## INPUT FOR THIS TASK
========
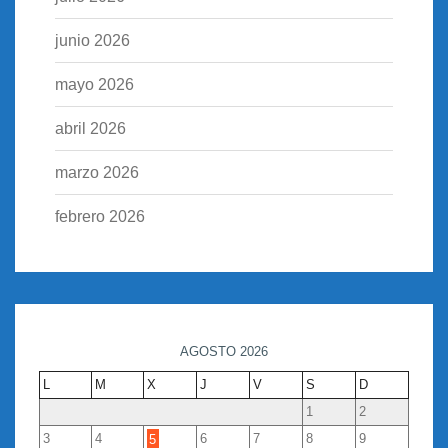
junio 2026
mayo 2026
abril 2026
marzo 2026
febrero 2026
AGOSTO 2026
L
M
X
J
V
S
D
1
2
3
4
5
6
7
8
9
========
## WHAT IS NEEDED
Reproduce verbatim the text of every entry above, line by line, and omit the pictures from your answer.

## FINAL ANSWER
junio 2026
mayo 2026
abril 2026
marzo 2026
febrero 2026
AGOSTO 2026
L
M
X
J
V
S
D
1
2
3
4
5
6
7
8
9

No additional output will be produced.